• [Data provided]
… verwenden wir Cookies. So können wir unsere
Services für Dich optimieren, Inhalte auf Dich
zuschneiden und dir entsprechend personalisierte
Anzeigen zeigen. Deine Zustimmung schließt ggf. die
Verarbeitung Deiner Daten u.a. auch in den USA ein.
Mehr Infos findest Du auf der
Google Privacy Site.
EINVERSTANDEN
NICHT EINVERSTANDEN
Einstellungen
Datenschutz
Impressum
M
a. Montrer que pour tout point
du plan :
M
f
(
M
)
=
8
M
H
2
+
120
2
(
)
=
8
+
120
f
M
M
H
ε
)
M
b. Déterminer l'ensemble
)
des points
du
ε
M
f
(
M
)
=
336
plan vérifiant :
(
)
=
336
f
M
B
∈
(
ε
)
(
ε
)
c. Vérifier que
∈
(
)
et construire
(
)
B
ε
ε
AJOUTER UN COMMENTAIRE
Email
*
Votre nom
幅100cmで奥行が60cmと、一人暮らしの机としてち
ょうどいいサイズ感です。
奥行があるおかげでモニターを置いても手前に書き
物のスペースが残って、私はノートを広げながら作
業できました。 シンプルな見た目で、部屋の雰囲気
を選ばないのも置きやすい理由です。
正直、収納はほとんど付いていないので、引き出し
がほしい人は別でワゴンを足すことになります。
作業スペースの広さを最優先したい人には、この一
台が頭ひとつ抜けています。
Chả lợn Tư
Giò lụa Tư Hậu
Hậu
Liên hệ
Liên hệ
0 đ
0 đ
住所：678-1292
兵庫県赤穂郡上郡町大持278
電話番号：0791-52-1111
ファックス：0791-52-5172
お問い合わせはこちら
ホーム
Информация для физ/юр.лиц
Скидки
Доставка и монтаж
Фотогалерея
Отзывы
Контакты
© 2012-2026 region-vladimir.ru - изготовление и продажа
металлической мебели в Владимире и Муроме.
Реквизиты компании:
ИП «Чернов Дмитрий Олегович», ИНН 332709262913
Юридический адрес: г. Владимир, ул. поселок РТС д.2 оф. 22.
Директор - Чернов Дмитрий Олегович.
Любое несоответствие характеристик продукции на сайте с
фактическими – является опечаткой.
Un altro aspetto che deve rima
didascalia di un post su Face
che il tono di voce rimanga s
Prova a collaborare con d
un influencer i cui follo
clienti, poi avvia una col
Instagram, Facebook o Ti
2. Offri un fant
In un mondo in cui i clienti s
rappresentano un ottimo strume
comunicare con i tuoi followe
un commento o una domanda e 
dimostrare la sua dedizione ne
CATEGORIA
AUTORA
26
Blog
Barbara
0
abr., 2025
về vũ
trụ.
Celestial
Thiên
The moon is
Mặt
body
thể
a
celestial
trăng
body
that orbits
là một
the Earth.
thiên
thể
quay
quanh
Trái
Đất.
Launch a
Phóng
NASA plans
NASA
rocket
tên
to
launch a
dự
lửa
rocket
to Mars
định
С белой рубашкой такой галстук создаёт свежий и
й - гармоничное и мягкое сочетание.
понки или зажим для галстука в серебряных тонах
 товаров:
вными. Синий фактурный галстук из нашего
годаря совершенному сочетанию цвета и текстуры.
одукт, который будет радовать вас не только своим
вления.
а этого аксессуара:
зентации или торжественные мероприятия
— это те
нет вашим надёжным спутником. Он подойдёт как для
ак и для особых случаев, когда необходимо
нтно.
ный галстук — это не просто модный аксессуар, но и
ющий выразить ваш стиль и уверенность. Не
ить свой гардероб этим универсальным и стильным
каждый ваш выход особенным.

• [What to produce]
Find all the lines with "Дмитрий" in the data and copy them.

• [Task result]
ИП «Чернов Дмитрий Олегович», ИНН 332709262913
Директор - Чернов Дмитрий Олегович.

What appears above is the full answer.